RPITIT native async traits

neuron uses Rust 2024 edition with native impl Future return types in traits (RPITIT). There is no #[async_trait] anywhere in the codebase:

pub trait Provider: Send + Sync {
    fn complete(
        &self,
        request: CompletionRequest,
    ) -> impl Future<Output = Result<CompletionResponse, ProviderError>> + Send;
}

This avoids the heap allocation that #[async_trait] forces (one Box::pin per call). The trade-off is that these traits are not object-safe – you must use generics, not dyn Provider. For type-erased dispatch, neuron provides ToolDyn with an explicit Box::pin at the erasure boundary only.

ToolError::ModelRetry for self-correction

Adopted from Pydantic AI’s pattern, ModelRetry lets a tool tell the model to try again with different arguments:

pub enum ToolError {
    NotFound(String),
    InvalidInput(String),
    ExecutionFailed(Box<dyn std::error::Error + Send + Sync>),
    PermissionDenied(String),
    Cancelled,
    ModelRetry(String),  // <-- hint for the model
}

When a tool returns ModelRetry("date must be in YYYY-MM-DD format"), the loop does not propagate this as an error. Instead, it converts the hint into an error tool result and sends it back to the model. The model sees the hint, adjusts its arguments, and calls the tool again.

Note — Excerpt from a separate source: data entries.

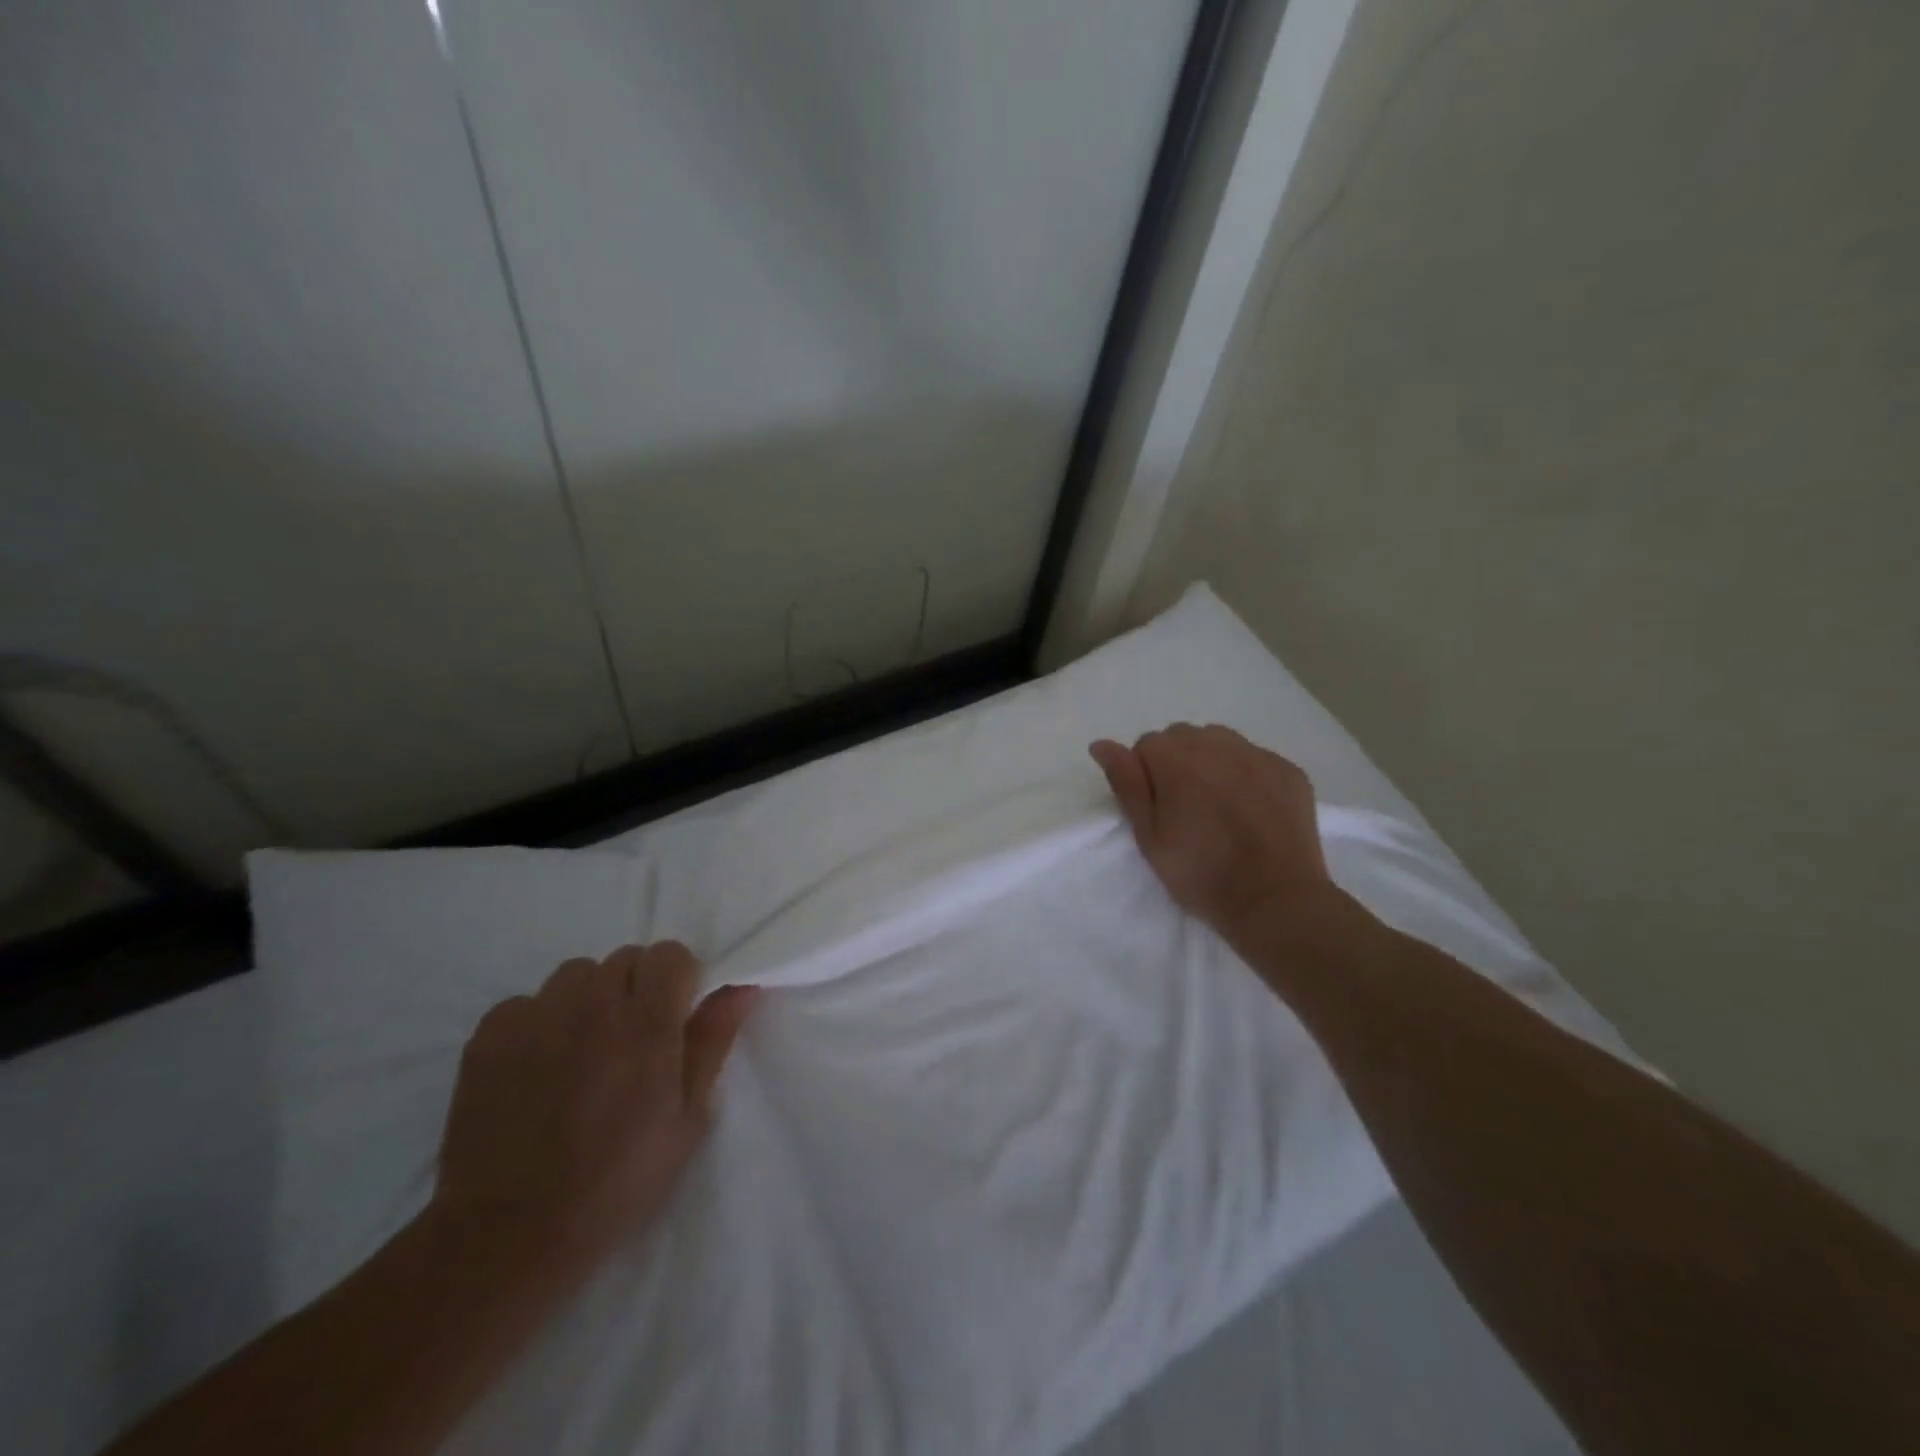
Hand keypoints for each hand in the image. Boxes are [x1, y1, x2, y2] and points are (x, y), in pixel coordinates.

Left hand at [433, 943, 757, 1276]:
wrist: (509, 1235)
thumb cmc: (617, 1181)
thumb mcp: (687, 1119)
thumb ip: (713, 1042)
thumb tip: (740, 988)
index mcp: (647, 1022)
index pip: (670, 954)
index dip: (679, 980)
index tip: (675, 1017)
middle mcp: (593, 1004)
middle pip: (625, 960)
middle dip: (636, 988)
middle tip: (631, 1042)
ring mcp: (537, 1015)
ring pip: (576, 975)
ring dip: (589, 999)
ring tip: (582, 1051)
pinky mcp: (490, 1035)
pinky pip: (527, 1002)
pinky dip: (540, 1022)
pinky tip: (538, 1068)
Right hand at [1090, 724, 1343, 945]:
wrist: (1275, 900)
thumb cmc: (1201, 873)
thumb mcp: (1149, 836)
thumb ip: (1126, 783)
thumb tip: (1101, 744)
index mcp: (1175, 758)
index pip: (1146, 745)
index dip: (1146, 775)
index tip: (1157, 809)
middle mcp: (1217, 744)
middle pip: (1183, 737)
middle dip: (1177, 763)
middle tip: (1185, 809)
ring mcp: (1258, 754)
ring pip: (1221, 743)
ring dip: (1212, 762)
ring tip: (1219, 805)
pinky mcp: (1289, 770)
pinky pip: (1255, 759)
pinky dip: (1247, 775)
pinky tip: (1251, 810)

This keeps self-correction logic out of the tool implementation. The tool just says “try again, here’s why” and the loop handles the retry protocol.

Server-side context compaction

The Anthropic API supports server-side context management: the client sends a context_management field, and the server may respond with StopReason::Compaction plus a ContentBlock::Compaction summary.

neuron models this with dedicated types:

pub struct ContextManagement {
    pub edits: Vec<ContextEdit>,
}

pub enum ContextEdit {
    Compact { strategy: String },
}

pub enum StopReason {
    EndTurn,
    ToolUse,
    MaxTokens,
    StopSequence,
    ContentFilter,
    Compaction,  // <-- server compacted context
}

pub enum ContentBlock {
    // ...
    Compaction { content: String },
}

When the loop receives StopReason::Compaction, it continues automatically – the server has already compacted the context, and the response contains the compaction summary. Token usage during compaction is tracked per-iteration via UsageIteration.

This is distinct from client-side compaction (the ContextStrategy trait), which the loop manages locally. Both can coexist: the provider handles server-side compaction transparently, while the context strategy handles client-side compaction when needed.